Varun: Yeah. They are. Right, right.
Ryan: Yeah. So they were asking me, can Lully be used for sleep paralysis? I’m guessing the answer is “No”.
Varun: Not the product we have. The product we have in the market right now is really for night terrors. But as we work through our product pipeline and get more and more products out there that are able to help with sleep, hopefully, one day, we are able to find a way to solve sleep paralysis.
Ryan: Are you able to tell me what other problems you are working on? In terms of what other sleep issues?

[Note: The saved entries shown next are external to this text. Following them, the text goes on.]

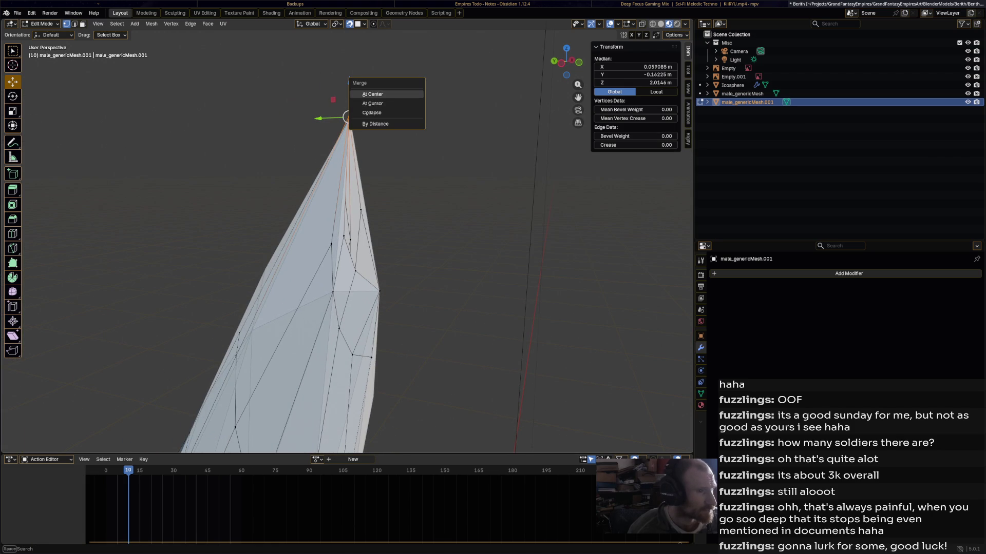
pyautogui.click(372, 94)
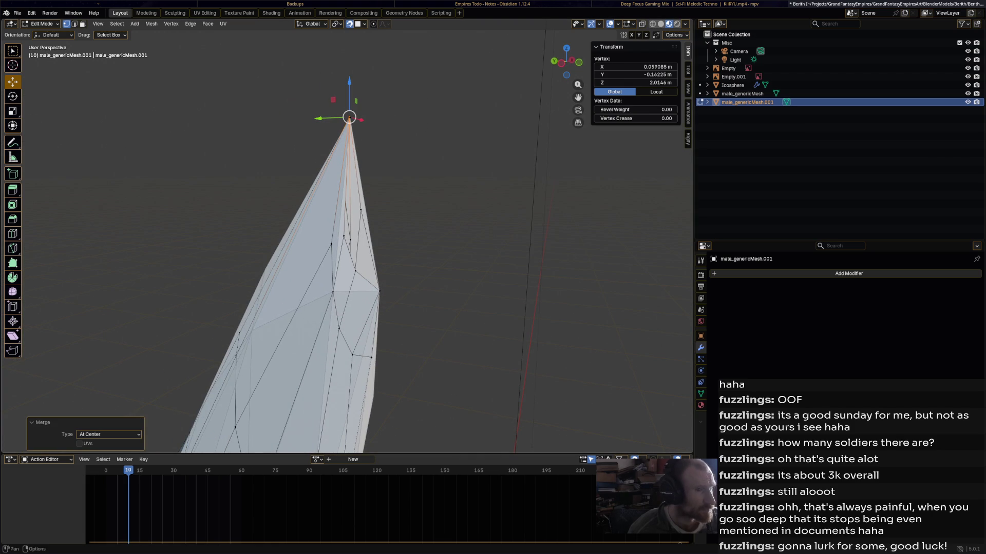
pyautogui.press('ctrl+z')
pyautogui.click(413, 104)
pyautogui.moveTo(413, 105); pyautogui.dragTo(318, 119, button='middle')
pyautogui.moveTo(276, 205)
pyautogui.mouseDown()
pyautogui.moveTo(258, 195)
pyautogui.moveTo(276, 205)
pyautogui.mouseUp()
pyautogui.moveTo(339, 205)
pyautogui.mouseDown(button='middle')
pyautogui.moveTo(298, 212)
pyautogui.moveTo(329, 221)
pyautogui.moveTo(319, 226)
pyautogui.mouseUp(button='middle')
# Hide the Icosphere reference object and select an edge loop near the tip.
pyautogui.click(967, 85)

Varun: I can tell you broadly that it’s still within the infant-toddler-pre-schooler sleep space. I’m not sure I can get necessarily into much more detail, but we’re staying very focused. We’re not going into the adult sleep space. We’re not going into the clinical sleep space. We’re sort of focused at helping babies, infants, toddlers sleep better.
Ryan: Cool. I’ll definitely be monitoring you guys and finding what’s coming next. Because I still got toddlers and I still got young kids. And that’s the thing, I never knew I had a problem and so, if you’re saying the things that you’re creating can help parents with sleep deprivation, dude, I am all on board with that! That sounds great for me. I’ve been running off 4 hours sleep a night sort of thing for this week. Because I’ve got a sick kid and I’m like, “Oh! I just can’t do this anymore!” I can’t work. I struggle to focus. So, yeah, it’s really, really exciting.
Thanks for coming on. Thanks for telling me the story. This is a product I am pretty passionate about because it deals with such an intense issue that I have in my family and I hope that by creating this, some people will find it as well and will realise that there’s a solution to their problem. Where can people go to check you out and to find out any information that you guys have, whether it be your product or your educational stuff on night terrors?
Varun: They can go to lullysleep.com. We have a ton of information about the product. We’re constantly creating more and more content about night terrors as well. Hopefully, we’ll be the go-to resource for education on night terrors soon.
Ryan: Yeah. I hope so, too. I hope there’s a lot of parents out there who can find a solution. Because we don’t want them to have to deal with that.
Alright. Thanks, Varun. I really appreciate you coming on and I wish you the best with your company and fixing sleep deprivation for parents.
Varun: Thanks again and it was my pleasure sharing the story. It’s always really exciting to hear from parents and users of the product. So, really appreciate you reaching out as well.
Ryan: I hope you enjoyed that interview, guys. If you have kids with night terrors or if you want to check out Lully at all, go to lullysleep.com, L-U-L-L-Y sleep.com and you can check it out.
Just so you know, they currently only ship the product to the US. And this was something that I had a problem with. They couldn’t ship it out to Australia because I think they weren’t sure about the compliance and stuff like that. So, to get around this issue, what I did was I setup an account with I think it’s myus.com. Let me just go ahead and check that, myus.com. But basically, this is a US company that receives shipments on your behalf and then forwards it on to you.
So, obviously, there’s a bit of an extra cost there in order to get it shipped out to you. But you can purchase the Lully, MyUS gives you an address, you can give them the address, get it shipped out to you and you can then get myus.com to forward it on to you.
I think, also Lully is now available on amazon.com. Just going to check it for you. Let me just check for you. It’s called Lully Sleep Guardian – Proven to Stop Night Terrors. It’s on amazon.com for $129 at the moment.
I think I paid $169 plus all the postage, it ended up being over $200 Australian for it. But it was absolutely worth it for me and I totally recommend it if anyone has children who have night terrors. Absolutely, 100% works. I hope that you go ahead, check it out. And if you need it, go ahead and buy it. And if you don’t need it, I hope that you enjoyed this episode nonetheless to learn about someone else’s journey and how they came up with this idea.